■ About this task: I need the records below restated word for word, without their pictures.

■ Material provided:
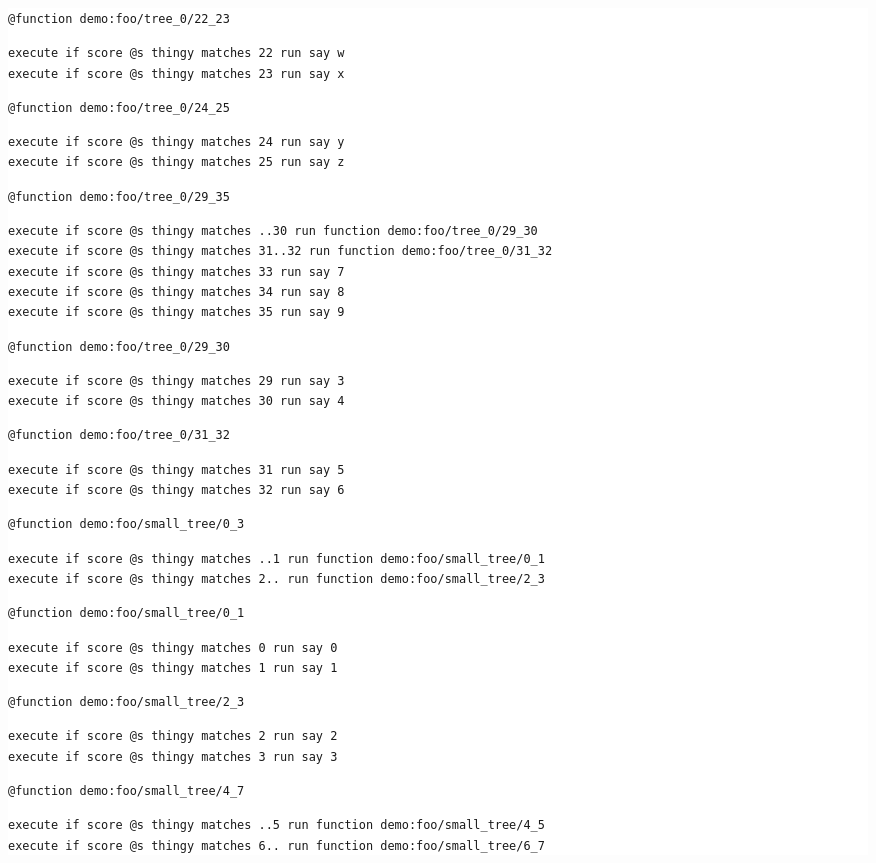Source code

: `@function demo:foo/tree_0/22_23`

```mcfunction
execute if score @s thingy matches 22 run say w
execute if score @s thingy matches 23 run say x
```

`@function demo:foo/tree_0/24_25`

```mcfunction
execute if score @s thingy matches 24 run say y
execute if score @s thingy matches 25 run say z
```

`@function demo:foo/tree_0/29_35`

```mcfunction
execute if score @s thingy matches ..30 run function demo:foo/tree_0/29_30
execute if score @s thingy matches 31..32 run function demo:foo/tree_0/31_32
execute if score @s thingy matches 33 run say 7
execute if score @s thingy matches 34 run say 8
execute if score @s thingy matches 35 run say 9
```

`@function demo:foo/tree_0/29_30`

```mcfunction
execute if score @s thingy matches 29 run say 3
execute if score @s thingy matches 30 run say 4
```

`@function demo:foo/tree_0/31_32`

```mcfunction
execute if score @s thingy matches 31 run say 5
execute if score @s thingy matches 32 run say 6
```

`@function demo:foo/small_tree/0_3`

```mcfunction
execute if score @s thingy matches ..1 run function demo:foo/small_tree/0_1
execute if score @s thingy matches 2.. run function demo:foo/small_tree/2_3
```

`@function demo:foo/small_tree/0_1`

```mcfunction
execute if score @s thingy matches 0 run say 0
execute if score @s thingy matches 1 run say 1
```

`@function demo:foo/small_tree/2_3`

```mcfunction
execute if score @s thingy matches 2 run say 2
execute if score @s thingy matches 3 run say 3
```

`@function demo:foo/small_tree/4_7`

```mcfunction
execute if score @s thingy matches ..5 run function demo:foo/small_tree/4_5
execute if score @s thingy matches 6.. run function demo:foo/small_tree/6_7
```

■ Result of the exercise:
Source code

: `@function demo:foo/tree_0/22_23`

```mcfunction
execute if score @s thingy matches 22 run say w
execute if score @s thingy matches 23 run say x
```

`@function demo:foo/tree_0/24_25`

```mcfunction
execute if score @s thingy matches 24 run say y
execute if score @s thingy matches 25 run say z
```

`@function demo:foo/tree_0/29_35`

```mcfunction
execute if score @s thingy matches ..30 run function demo:foo/tree_0/29_30
execute if score @s thingy matches 31..32 run function demo:foo/tree_0/31_32
execute if score @s thingy matches 33 run say 7
execute if score @s thingy matches 34 run say 8
execute if score @s thingy matches 35 run say 9
```

`@function demo:foo/tree_0/29_30`

```mcfunction
execute if score @s thingy matches 29 run say 3
execute if score @s thingy matches 30 run say 4
```

`@function demo:foo/tree_0/31_32`

```mcfunction
execute if score @s thingy matches 31 run say 5
execute if score @s thingy matches 32 run say 6
```

`@function demo:foo/small_tree/0_3`

```mcfunction
execute if score @s thingy matches ..1 run function demo:foo/small_tree/0_1
execute if score @s thingy matches 2.. run function demo:foo/small_tree/2_3
```

`@function demo:foo/small_tree/0_1`

```mcfunction
execute if score @s thingy matches 0 run say 0
execute if score @s thingy matches 1 run say 1
```

`@function demo:foo/small_tree/2_3`

```mcfunction
execute if score @s thingy matches 2 run say 2
execute if score @s thingy matches 3 run say 3
```

`@function demo:foo/small_tree/4_7`

```mcfunction
execute if score @s thingy matches ..5 run function demo:foo/small_tree/4_5
execute if score @s thingy matches 6.. run function demo:foo/small_tree/6_7
```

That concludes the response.